In a world of relentless pressure, violence is constant, but Tony's encounters with it prod at a rage he can no longer summon by will alone. Even betrayal and heartbreak, when they find him, fail to restore the world to the stark contrast of black and white. This renders moral judgment complex, if not impossible. Tony isn't the most likable protagonist, but he’s a product of a way of living that has worn itself into him. That bruise-like tenderness is felt throughout.
He also harbors no illusions about himself. Survival remains his imperative, stripping him down to something raw and instinctive: an exposed nerve, an animal driven by hunger and fear. His brusqueness is as much a shield as it is a scar, the latter carved into him by hands once capable of gentle touch.
In this way, White gathers reality into a taut bundle and leaves it with us. How we bear its oppressive immediacy becomes part of the act of reading, making "All Them Dogs" not just observed, but inhabited.
As we quickly learn, emotion has no clear path. It’s bottled and pressed inward until all sensation dulls. The impulses twisting deep prove fatal. And yet, life in this world exists almost entirely on the surface—an electric state of being that burns out fast.
Feeling never runs deep enough to resist the slick glide of a blade through flesh; pain is white-hot but too quick to draw out torment. When bodies fall, they do so without ceremony, emptied of both presence and purpose.
The result is a consuming novel, albeit one that doesn't seem preoccupied with leaving a lasting wound. Its force lies elsewhere—in the precision with which it draws us into its grip, and the unease it leaves once we surface.
In this way, "All Them Dogs" feels less like a chronicle of gang life—though its portrayal is unflinching—than an anatomy of futility. Every act of brutality and shifting coalition circles back on itself, blind and insatiable.
The players keep moving across the same stage, holding themselves close to the edge because the drop is the only place where the blood runs hot. White captures this with a clarity that sharpens the novel’s impact: the understanding that the performance is endless and applause never expected—only the next cue.

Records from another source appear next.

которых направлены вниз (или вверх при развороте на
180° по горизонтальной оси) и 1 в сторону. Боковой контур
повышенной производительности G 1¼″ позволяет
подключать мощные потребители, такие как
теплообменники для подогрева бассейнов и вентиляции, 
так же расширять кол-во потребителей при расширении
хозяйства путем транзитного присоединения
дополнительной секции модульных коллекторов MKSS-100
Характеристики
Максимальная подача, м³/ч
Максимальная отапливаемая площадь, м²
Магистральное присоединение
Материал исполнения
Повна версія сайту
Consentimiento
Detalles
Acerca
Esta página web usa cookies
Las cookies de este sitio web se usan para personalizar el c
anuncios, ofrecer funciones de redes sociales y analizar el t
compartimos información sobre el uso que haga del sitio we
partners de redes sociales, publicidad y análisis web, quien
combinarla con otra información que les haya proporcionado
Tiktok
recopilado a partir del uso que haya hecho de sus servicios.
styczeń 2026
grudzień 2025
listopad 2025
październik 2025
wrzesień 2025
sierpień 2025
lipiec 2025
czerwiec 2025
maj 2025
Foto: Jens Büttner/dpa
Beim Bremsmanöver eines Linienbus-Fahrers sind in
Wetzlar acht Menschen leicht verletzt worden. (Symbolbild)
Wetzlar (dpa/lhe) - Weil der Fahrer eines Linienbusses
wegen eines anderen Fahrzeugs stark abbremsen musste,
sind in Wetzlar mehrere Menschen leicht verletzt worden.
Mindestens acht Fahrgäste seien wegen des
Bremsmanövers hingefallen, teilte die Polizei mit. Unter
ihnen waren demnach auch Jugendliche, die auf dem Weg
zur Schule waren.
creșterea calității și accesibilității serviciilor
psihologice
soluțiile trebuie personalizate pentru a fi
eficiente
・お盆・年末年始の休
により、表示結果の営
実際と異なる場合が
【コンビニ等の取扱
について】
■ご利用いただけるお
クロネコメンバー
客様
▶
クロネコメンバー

The story was absolutely amazing, truly one amazing read. The only “issue” for me was just how the style was written, that’s just a me thing, but it was a fast pace book and a quick read for me!

Hard themes treated with respect and care. A compelling set of characters and a rich writing style.
All of the above united to form an immersive and powerful tale which will be hard not to love.

Written in the common vernacular of native Irish speakers, this book lends a realistic feel to its main character that is seldom seen in publications today. Though at times difficult to understand, its fast-paced action keeps the momentum going and keeps the reader invested. Overall, it is a good book and enjoyable because of its rarity.

Think of the grittiness from Young Mungo and the self-destructiveness from Anyone’s Ghost. This debut about a queer gang member in Dublin really struck a chord with me.
While reading, I wanted to shout at Tony so many times. After laying low for five years, he just slips back into his old life like it’s nothing. I felt the tension simmering when he chased people for money, the way he brushed off his own feelings whenever kids were involved. He was selfish, let his anger and fear take over, and somehow truly believed there was no other way but to mess everything up and get dragged back into gang life. Even Fanny, with her world at college, and Prendergast, who told him he might still become a fashion designer, couldn’t pull him out.
The story starts like the calm after a storm, until that same storm circles back and wrecks everything in its path. It kept me on edge, and I couldn’t stop reading. The knot in my stomach that formed in the first few pages only got tighter, and I clenched my fists more times than I can count. That ending left me staring into the distance, wishing for a sliver of hope.